En fauteuil roulant, Aymen Derbali a pris la parole en s’exprimant d’une voix faible, mais déterminée.
« J’ai été très déçu et surpris, à tel point (que j’ai failli) m’évanouir, a-t-il indiqué. J’aurais aimé que la justice soit rendue à toutes les victimes et que la sentence soit à la hauteur du crime perpétré. »
Aussi amer, Saïd El-Amari, autre survivant de l’attaque, a signalé « qu’aujourd’hui, un citoyen musulman canadien vaut moins qu’un autre citoyen [...] Je suis estomaqué, je suis abasourdi, je suis choqué ».
Vers un appel?
Mohamed Labidi, administrateur et ancien président du CCIQ, a formellement demandé à la Couronne de faire appel.
« Mon souhait et le souhait de toute une communauté est que cette cause soit portée en appel. J’invite la Couronne à porter la cause en appel. Nous, on n’est pas contents de cette décision. On refuse cette décision », a-t-il insisté. De son côté, l’imam Hussein Guillet a affirmé que « dans 40 ans, Bissonnette aura 67 ans [...] Les orphelins (des six victimes) seront très probablement encore en vie. Et le débat sera rouvert ».
À la sortie de la salle d’audience du palais de justice de Québec, les veuves des victimes essuyaient leurs larmes et hochaient la tête en signe de désapprobation de la sentence.

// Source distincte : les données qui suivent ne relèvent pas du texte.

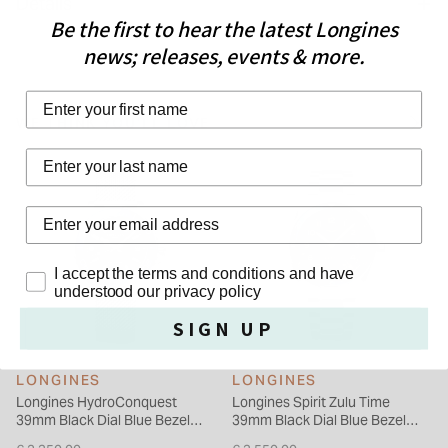
Details
execution and the particular care given to the various details.
Be the first to hear the latest Longines
It features a bidirectional rotating bezel with a ceramic insert.
news; releases, events & more.
Each model is powered by an exclusive LONGINES calibre,
equipped with a silicon balance-spring, resistant to magnetic
First Name
fields and chronometer-certified by the COSC.
WE THINK YOU'LL LOVE
Last Name
Privacy Policy
I accept the terms and conditions and have
understood our privacy policy
SIGN UP
LONGINES
LONGINES
Longines HydroConquest
Longines Spirit Zulu Time
39mm Black Dial Blue Bezel
39mm Black Dial Blue Bezel
Steel Mesh Bracelet Watch
Steel Bracelet Watch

Extrêmement émues en cours de journée, la veuve et une des filles d’Azzedine Soufiane, une des six victimes, ont dû quitter la salle d’audience pendant quelques minutes lorsque le juge lisait sa décision.
Silencieux
Présents à la salle, les parents d’Alexandre Bissonnette n’ont pas voulu s’adresser aux médias. La mère du tueur a pleuré à plusieurs reprises, particulièrement lorsque le juge a décrit l’adolescence difficile de son fils.
Ce qu'ils ont dit
« Que ce soit 40 ans ou 100 ans, ça ne ramènera pas les 6 papas que les familles ont perdus. C’est tellement triste. Écoutez, je pense que le tribunal, ils connaissent ça, ils ont comparé et puis ils ont évalué. Ils ont donné 40 ans minimum. Je pense qu’il faut respecter cette décision-là ».
— François Legault, premier ministre du Québec
« Nous sommes déçus et surpris de la décision de la Cour supérieure. Nous verrons quelles seront les suites des procédures. »
— Megda Belkacemi, fille de Khaled Belkacemi, une des six victimes de la tuerie.
« Je respecte la décision du juge. (Mais dans 40 ans), les orphelins pourraient rencontrer le tueur de leur papa dans un supermarché. C’est ce qui me touche. C’est très dur. »
— Ahmed Cheddadi, un des rescapés de la tuerie.
« Mes pensées vont vers les familles des victimes de ce drame. Je souhaite que ce verdict leur permette de faire leur deuil et qu’ils puissent poursuivre sereinement la commémoration de leurs proches disparus. »
— Régis Labeaume, maire de Québec, par communiqué de presse
« Il n’y a aucune peine, que ce soit 25 ans ou 150 ans, qui ramènerait les personnes mortes à leurs familles. »
— Ihsaan Gardee, porte-parole du Conseil national des musulmans canadiens.